RESTEasy module resteasy-validator-provider supplies an implementation
of GeneralValidator
.
An alternative implementation may be supplied by implementing
ContextResolver<GeneralValidator>
and
org.jboss.resteasy.spi.validation.GeneralValidator
.
A validator intended to function in the presence of CDI must also implement the subinterface
public interface GeneralValidatorCDI extends GeneralValidator { /** * Indicates if validation is turned on for a class. * * This method should be called from the resteasy-jaxrs module.
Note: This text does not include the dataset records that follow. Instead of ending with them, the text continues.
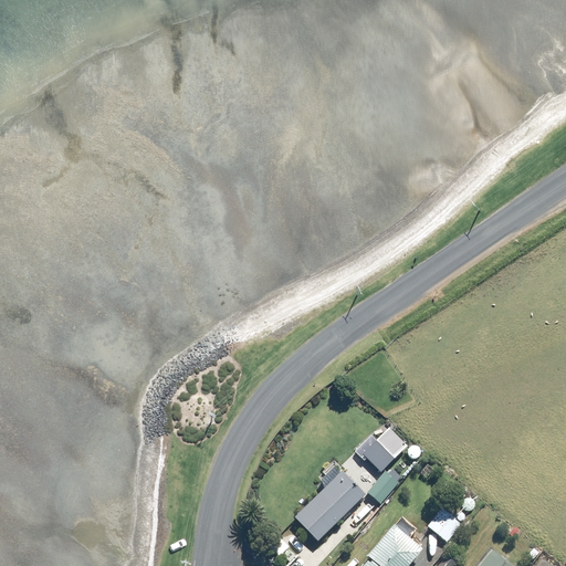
[(381,470),(406,446),(389,429),(379,439),(371,432),(357,446),(381,470)]
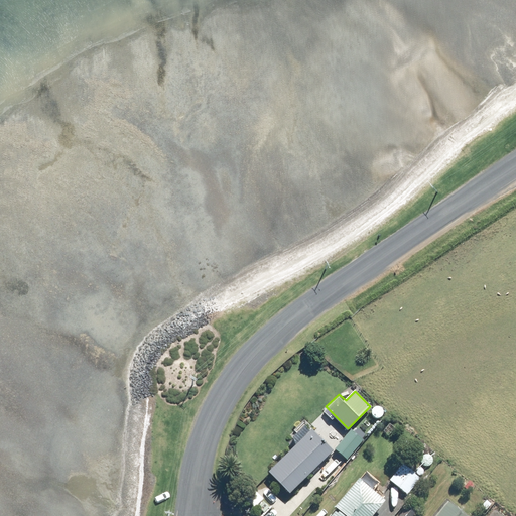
[(291,494),(335,450),(312,428),(269,472),(291,494)]
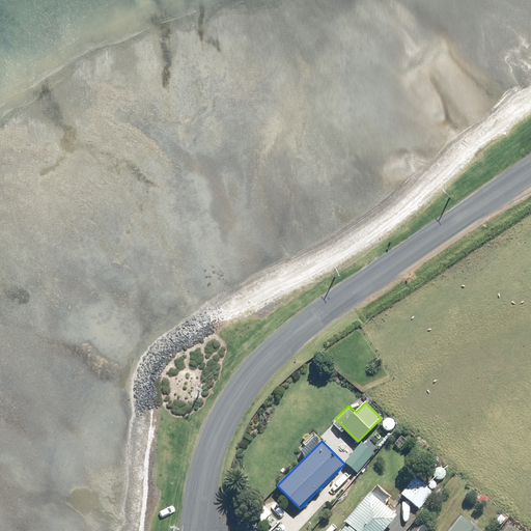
[(359,443),(342,460),(356,472),(371,455),(359,443)]
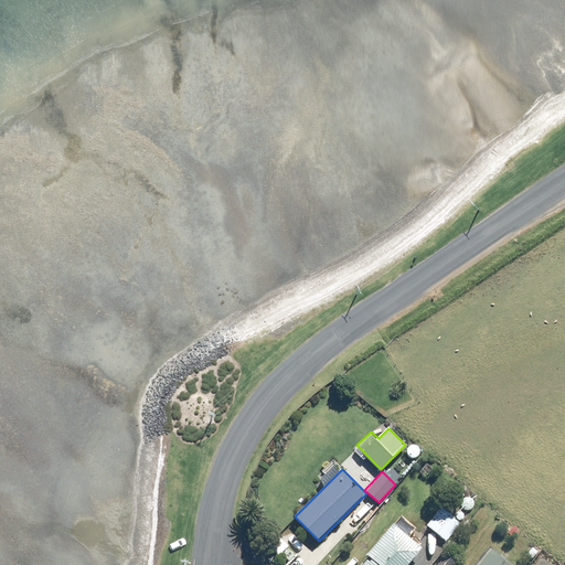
[(447,542),(461,523),(443,508),(427,525),(447,542)]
It should * test if injectorFactor is an instance of CdiInjectorFactory, which indicates * that CDI is active. If so, it should return false. Otherwise, it should * return the same value returned by GeneralValidator.isValidatable(). * * @param clazz Class to be examined * @param injectorFactory the InjectorFactory used for clazz * @return true if and only if validation is turned on for clazz */ public boolean isValidatable(Class<?> clazz, InjectorFactory injectorFactory); /** * Indicates if validation is turned on for a class. * This method should be called only from the resteasy-cdi module. * * @param clazz Class to be examined * @return true if and only if validation is turned on for clazz */ public abstract boolean isValidatableFromCDI(Class<?> clazz); /** * Throws a ResteasyViolationException if any validation violations have been detected. * The method should be called only from the resteasy-cdi module. * @param request */ public void checkViolationsfromCDI(HttpRequest request); /** * Throws a ResteasyViolationException if either a ConstraintViolationException or a * ResteasyConstraintViolationException is embedded in the cause hierarchy of e. * * @param request * @param e */ public void checkForConstraintViolations(HttpRequest request, Exception e); }
The validator in resteasy-validator-provider implements GeneralValidatorCDI.